A review article by Noelle R. B. Stiles, Armand R. Tanguay, Jr., and Shinsuke Shimojo further expands the scope of this Special Issue by focusing on crossmodal postdiction, which describes the influence of later stimuli in one modality on those preceding them in a different modality. In their review, the authors discuss three basic types of this phenomenon: unimodal postdiction with crossmodal influence, crossmodal postdiction with emergent illusory perception, and crossmodal postdiction with crossmodal illusory perception, and illustrate them with a variety of postdictive phenomena that can occur in the crossmodal context. They also describe the adaptation of three key neuropsychological models to crossmodal postdiction that have been proposed previously for unimodal postdiction, including the Catch Up Model, the Reentry Model, and the Different Pathways Model. They point out that postdiction in general, though seemingly paradoxical, can be understood in several of these models from the perspective that conscious experiences occur with a roughly 500 ms delay from the primary neural signals that give rise to them, allowing time for later-arriving neural responses (e.g., from later sensory stimuli) to influence earlier-arriving neural responses before an integrated perception rises to the level of consciousness.
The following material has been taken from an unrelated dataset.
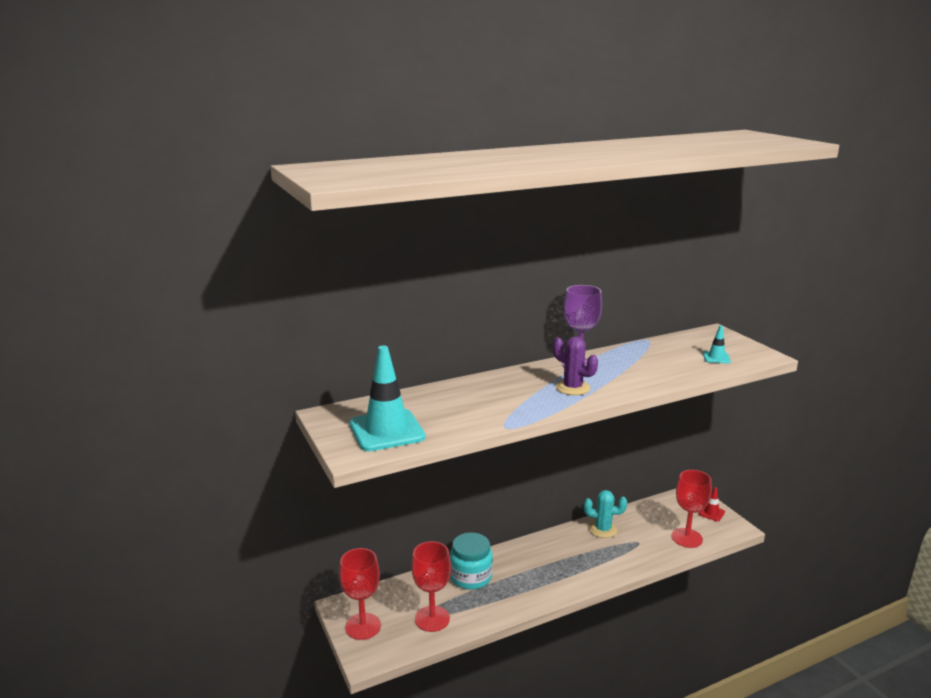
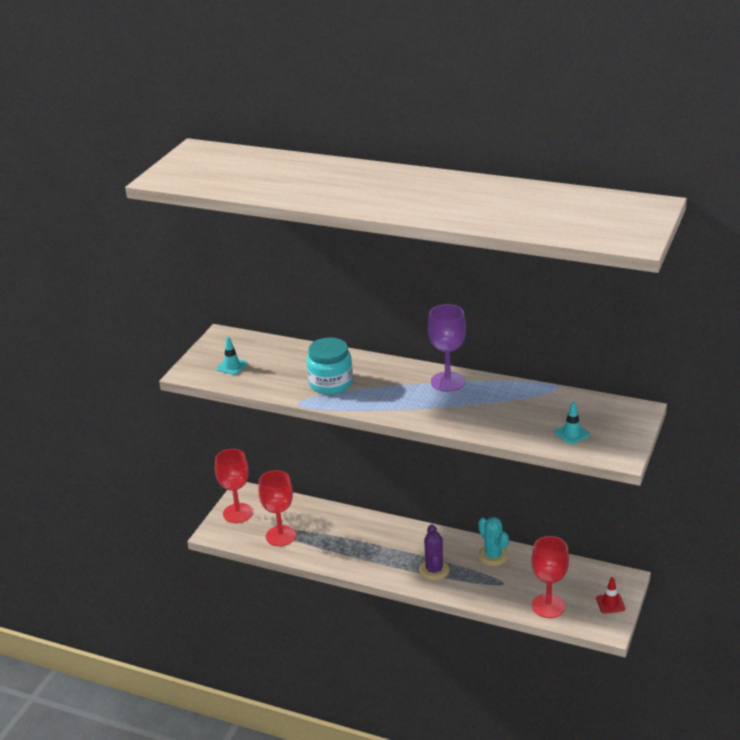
camera: 50 degrees right, 10 degrees up
(386, 430) = (232, 366): turquoise traffic cone -> turquoise traffic cone, size x0.46
(471, 577) = (344, 526): turquoise jar -> turquoise jar (330, 383)
(572, 388) = (401, 398): purple cactus -> purple cactus (434, 570)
The Special Issue is rounded out by an article on practical medical applications. Multisensory integration for everyday mobility is a key factor that can become degraded in a wide variety of medical conditions. Jeannette R. Mahoney, Claudene J. George, and Joe Verghese have developed a step-by-step protocol for administering and calculating multisensory integration effects in order to facilitate innovative translational research across diverse clinical and demographic populations. Specifically, they have linked visual-somatosensory integration to attention and motor coordination such as balance, gait, and falls. This protocol has been implemented as an iPhone app for the identification of patients with increased risk of falls, in order to promote physician-initiated risk-of-falls counseling to alleviate disability, promote independence, and increase quality of life for older adults.
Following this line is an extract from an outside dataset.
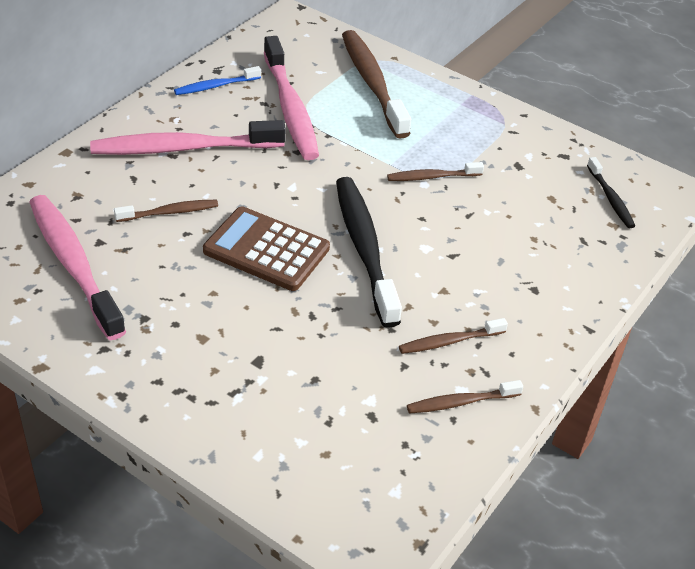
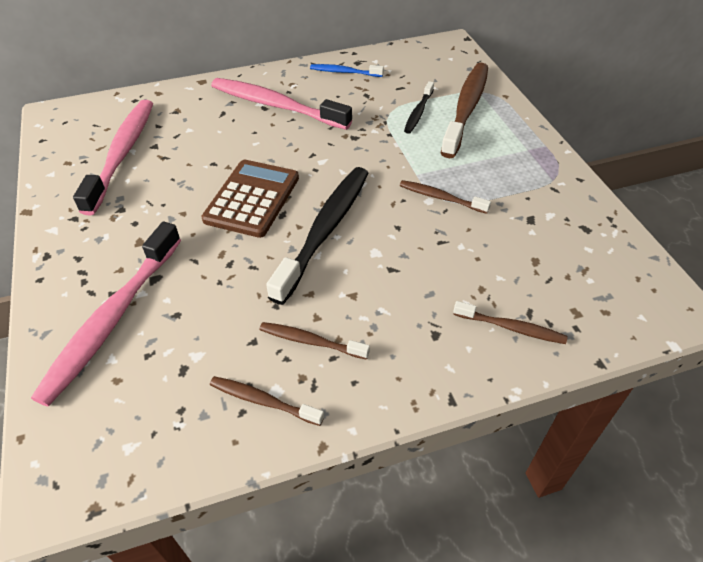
camera: 40 degrees right, 5 degrees up
(169, 212) = (218, 144): brown toothbrush -> brown toothbrush (511, 327)
(266, 250) = (252, 199): brown calculator -> brown calculator turned 45 degrees clockwise
(290, 108) = (382, 104): pink toothbrush -> pink toothbrush (113, 318)
(610, 198) = (597, 286): black toothbrush -> black toothbrush (418, 112)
This Special Issue highlights contemporary research on multisensory and crossmodal interactions, and advances our current understanding of scientific methods, findings, and theoretical ideas in these fields. Beyond the many questions that the Special Issue addresses, there are many more to be asked and investigated. In particular, a continuously expanding range of theoretical and empirical tools are envisioned that could greatly accelerate the progress of ongoing investigations. Nonetheless, research on multisensory interactions and integration opens up a vast new domain of exciting interdisciplinary inquiries.